→ Requirement
Reproduce the lines from the one containing "### Task 5.1: Analytics & Reporting" through the one containing "- **Description**: Advanced", inclusive, substituting "2-3 weeks" for "1-2 weeks" and leaving all else unchanged.

→ Task material

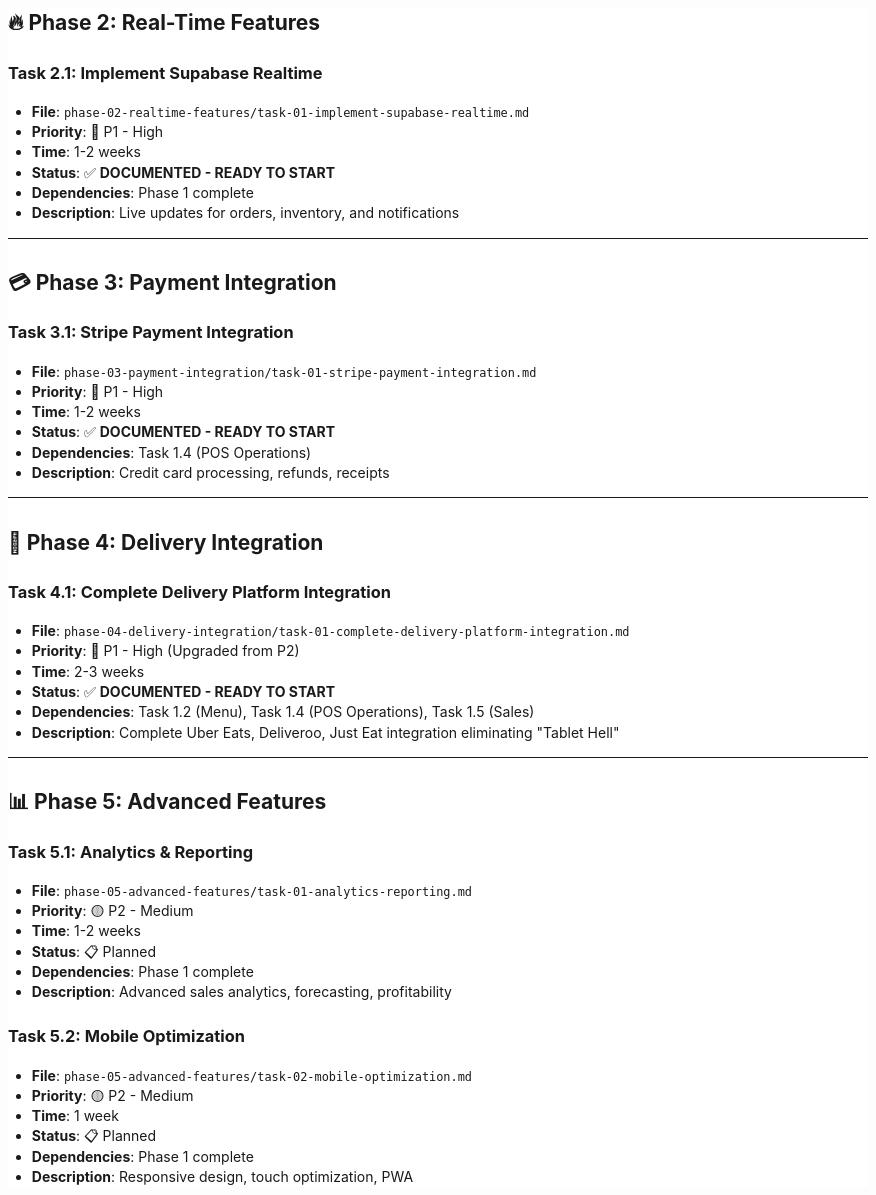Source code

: 
## 🔥 **Phase 2: Real-Time Features**

### Task 2.1: Implement Supabase Realtime
- **File**: `phase-02-realtime-features/task-01-implement-supabase-realtime.md`
- **Priority**: 🔴 P1 - High
- **Time**: 1-2 weeks
- **Status**: ✅ **DOCUMENTED - READY TO START**
- **Dependencies**: Phase 1 complete
- **Description**: Live updates for orders, inventory, and notifications

---

## 💳 **Phase 3: Payment Integration**

### Task 3.1: Stripe Payment Integration
- **File**: `phase-03-payment-integration/task-01-stripe-payment-integration.md`
- **Priority**: 🔴 P1 - High
- **Time**: 1-2 weeks
- **Status**: ✅ **DOCUMENTED - READY TO START**
- **Dependencies**: Task 1.4 (POS Operations)
- **Description**: Credit card processing, refunds, receipts

---

## 🚚 **Phase 4: Delivery Integration**

### Task 4.1: Complete Delivery Platform Integration
- **File**: `phase-04-delivery-integration/task-01-complete-delivery-platform-integration.md`
- **Priority**: 🔴 P1 - High (Upgraded from P2)
- **Time**: 2-3 weeks
- **Status**: ✅ **DOCUMENTED - READY TO START**
- **Dependencies**: Task 1.2 (Menu), Task 1.4 (POS Operations), Task 1.5 (Sales)
- **Description**: Complete Uber Eats, Deliveroo, Just Eat integration eliminating "Tablet Hell"

---

## 📊 **Phase 5: Advanced Features**

### Task 5.1: Analytics & Reporting
- **File**: `phase-05-advanced-features/task-01-analytics-reporting.md`
- **Priority**: 🟡 P2 - Medium
- **Time**: 1-2 weeks
- **Status**: 📋 Planned
- **Dependencies**: Phase 1 complete
- **Description**: Advanced sales analytics, forecasting, profitability

### Task 5.2: Mobile Optimization
- **File**: `phase-05-advanced-features/task-02-mobile-optimization.md`
- **Priority**: 🟡 P2 - Medium
- **Time**: 1 week
- **Status**: 📋 Planned
- **Dependencies**: Phase 1 complete
- **Description**: Responsive design, touch optimization, PWA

→ Written reply
### Task 5.1: Analytics & Reporting
- **File**: `phase-05-advanced-features/task-01-analytics-reporting.md`
- **Priority**: 🟡 P2 - Medium
- **Time**: 2-3 weeks
- **Status**: 📋 Planned
- **Dependencies**: Phase 1 complete
- **Description**: Advanced sales analytics, forecasting, profitability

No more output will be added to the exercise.